Abstract
Background
Laparoscopy is slowly becoming an established technique for liver resection. This procedure still is limited to centers with experience in both hepatic and laparoscopic surgery. Preliminary reports include mainly minor resections for benign liver conditions and show some advantage in terms of postoperative recovery. The authors report their experience with laparoscopic liver resection, the evolution of the technique, and the results.
Methods
From 1999 to 2006, 70 laparoscopic liver resections were performed using a procedure similar to resection by laparotomy.
Results
There were 38 malignant tumors (54%) and 32 benign lesions (46%). The malignant tumors were mainly hepatocellular carcinomas (19 of 24 patients had cirrhosis).

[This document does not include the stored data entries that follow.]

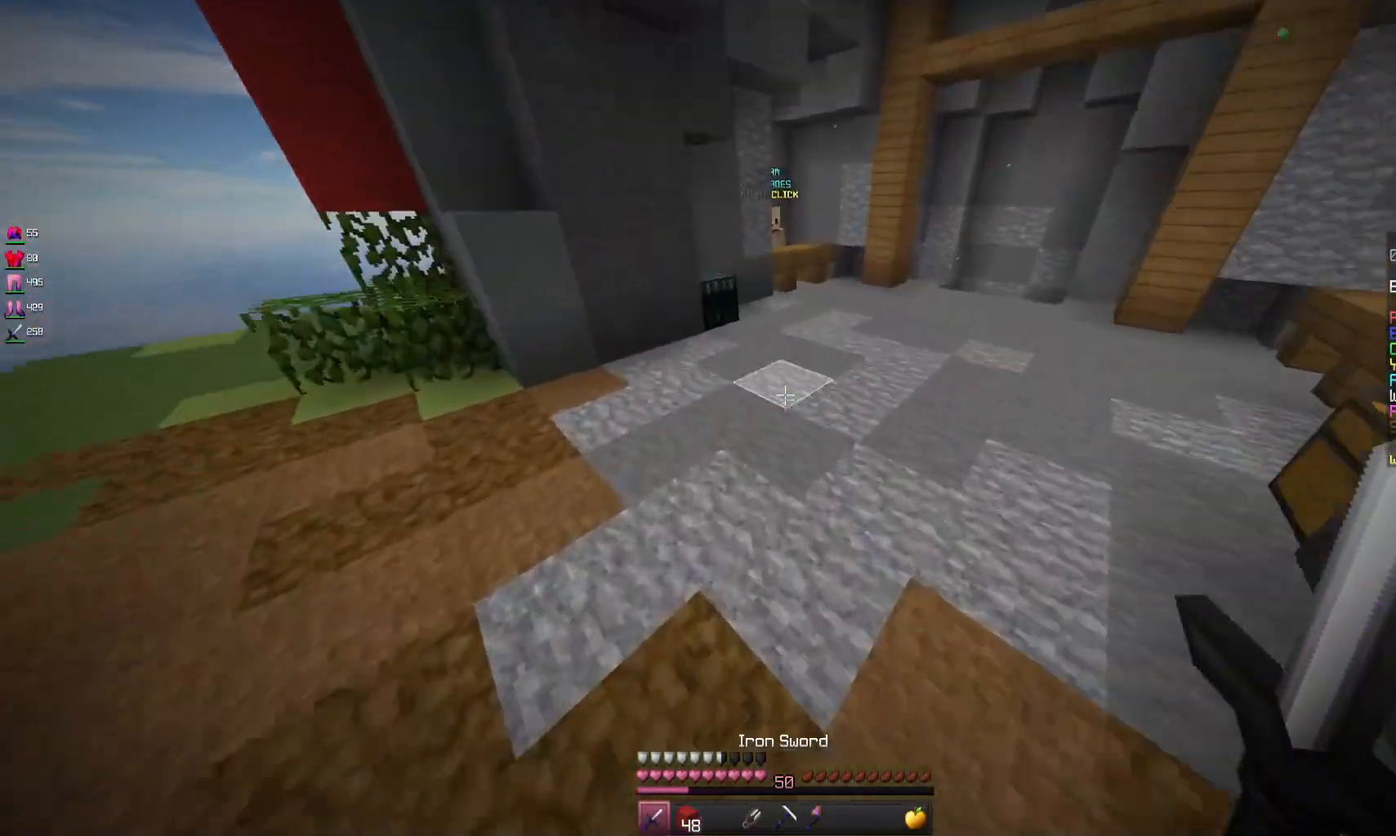
{"keys": ["w"], "mouse": [], "events": [[367, "space", "up"]]}
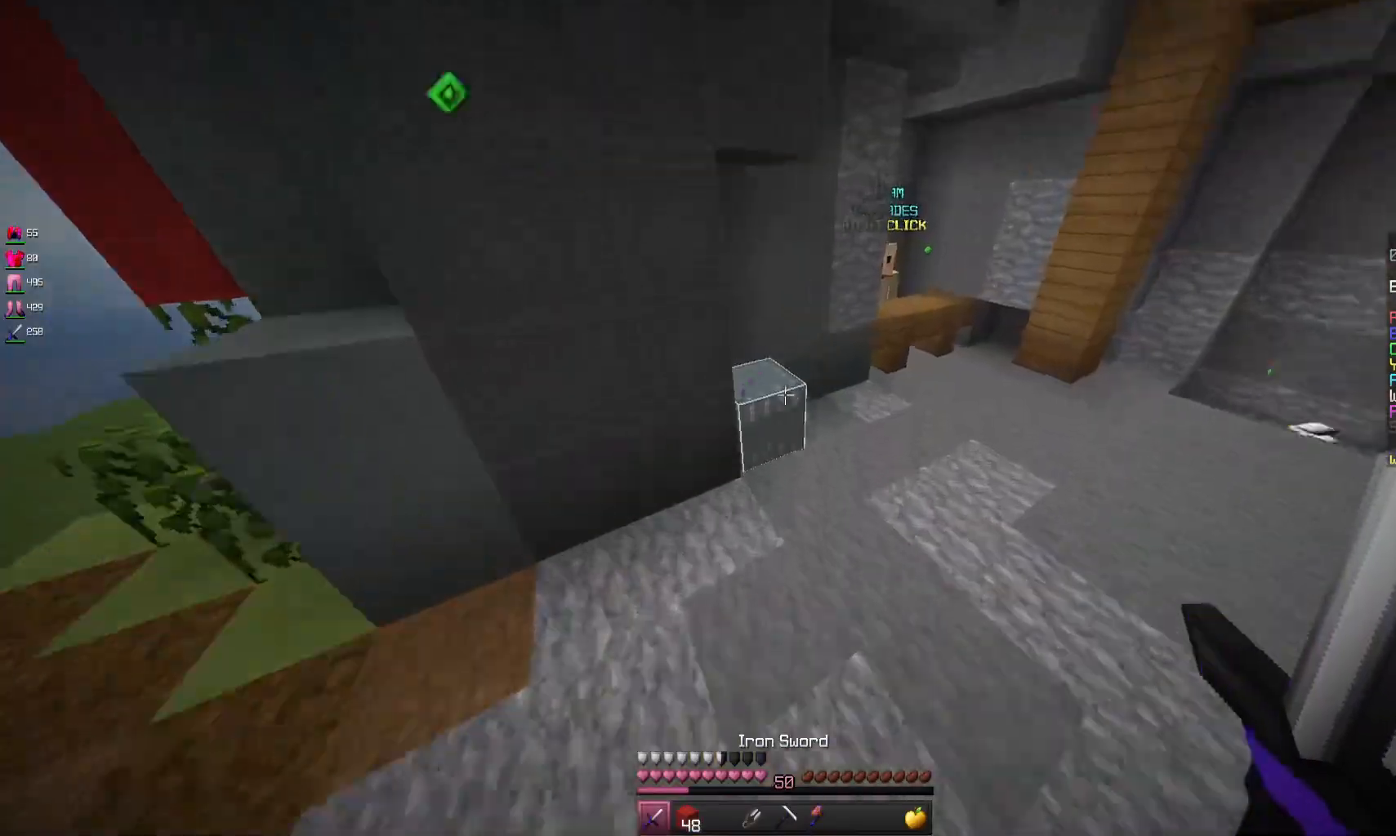
{"keys": [], "mouse": [], "events": [[100, "mouse_right", "down"], [167, "w", "up"], [233, "mouse_right", "up"]]}
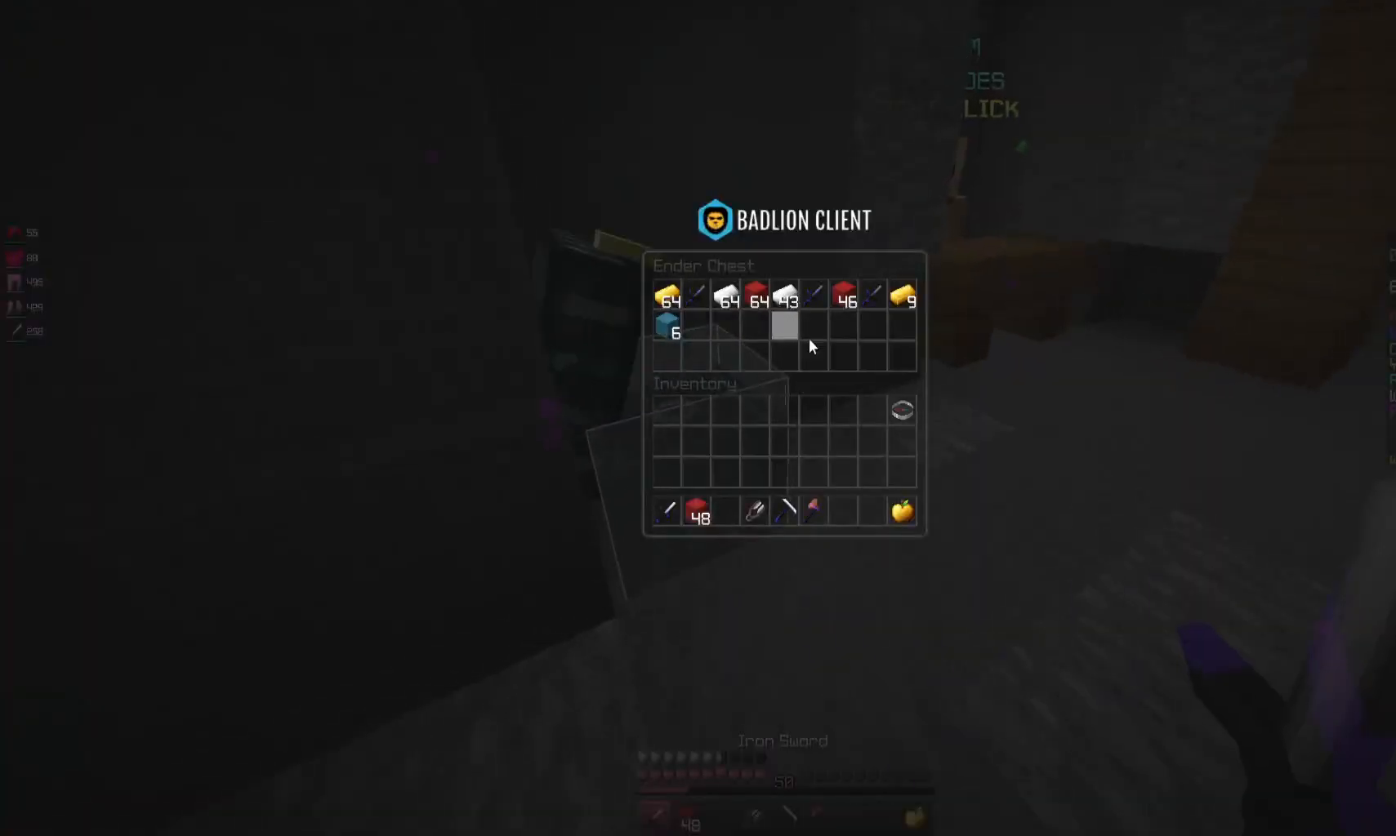
{"keys": [], "mouse": [], "events": []}
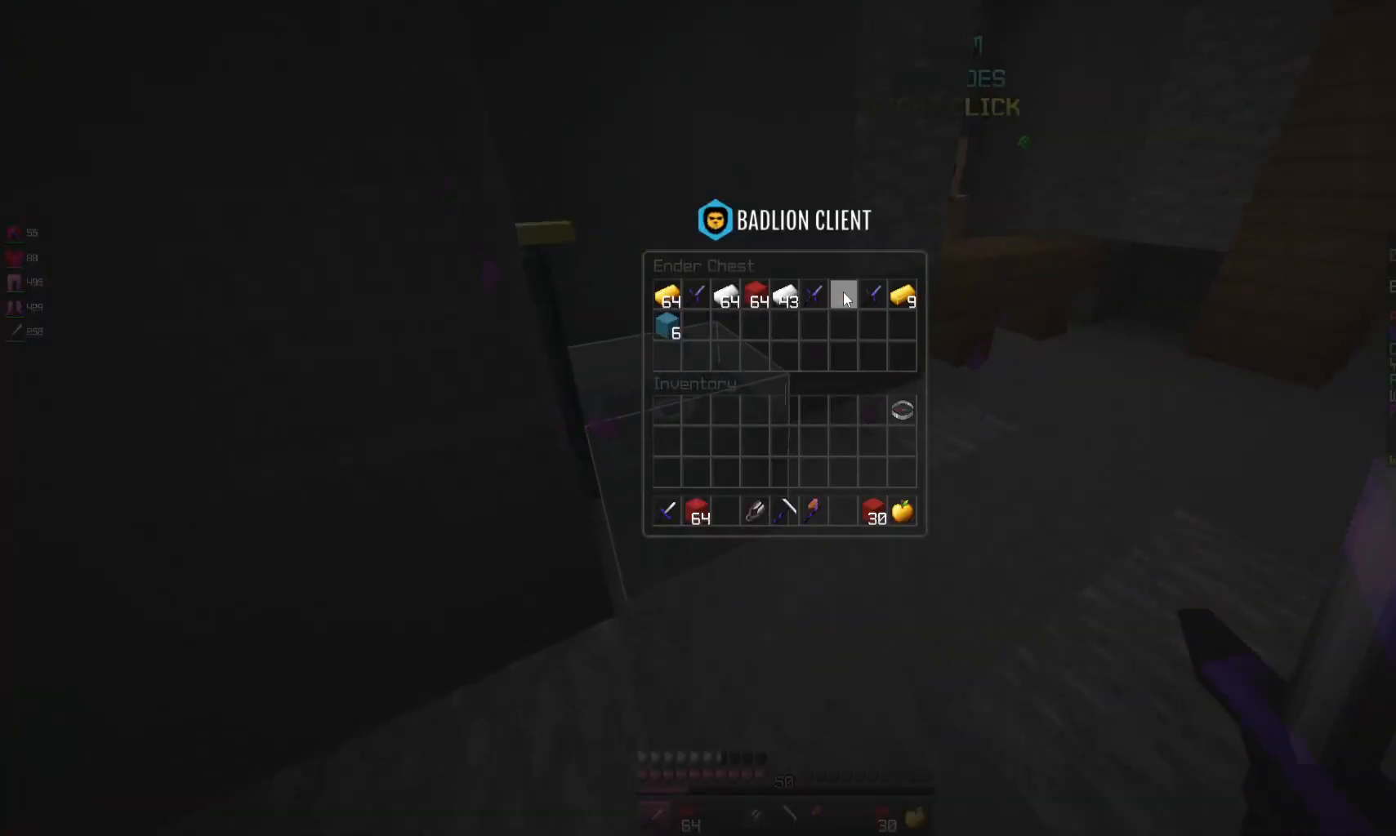
{"keys": [], "mouse": [], "events": []}
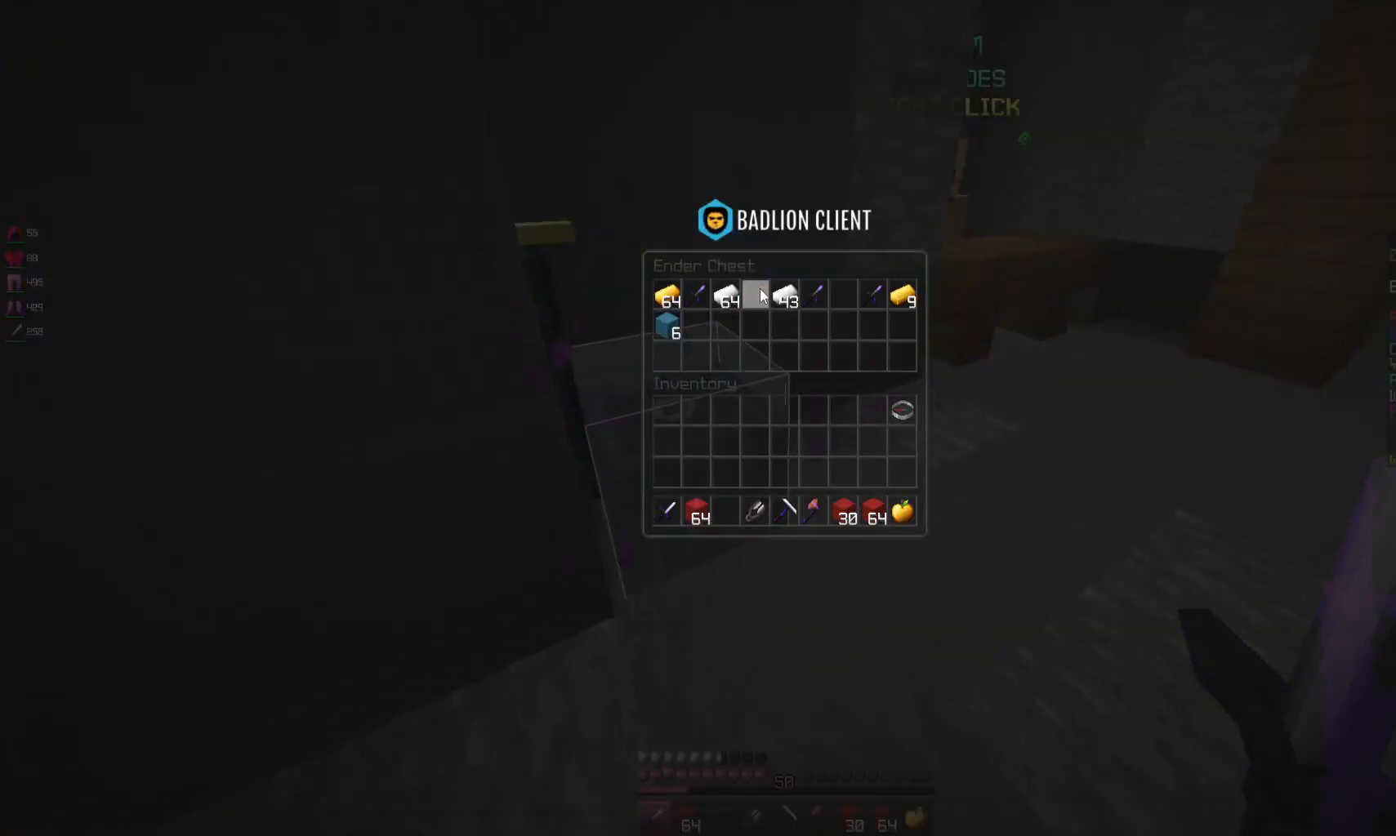
{"keys": [], "mouse": [], "events": []}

The tumor mean size was 3.8 ± 1.9 cm (range, 2.2–8 cm). There were 19 major hepatectomies, 34 uni- or bisegmentomies, and 17 atypical resections. The operative time was 227 ± 109 min. Conversion to laparotomy was required for seven patients (10%), mainly for continuous bleeding during transection. Nine patients (13%) required blood transfusion. One patient had both brisk bleeding and gas embolism from a tear in the section line of the right hepatic vein requiring laparoscopic suture. Blood loss and transfusion requirements were significantly lower in recent than in early cases and in resections with prior vascular control than in those without such control. Postoperative complications were experienced by 11 patients (16%), including one bleed from the hepatic stump requiring hemostasis and two subphrenic collections requiring percutaneous drainage. One cirrhotic patient died of liver failure after resection of a partially ruptured tumor. No ascites was observed in other cirrhotic patients. The mean hospital stay was 5.9 days.
Conclusion
The study results confirm that laparoscopic liver resection, including major hepatectomies, can be safely performed by laparoscopy.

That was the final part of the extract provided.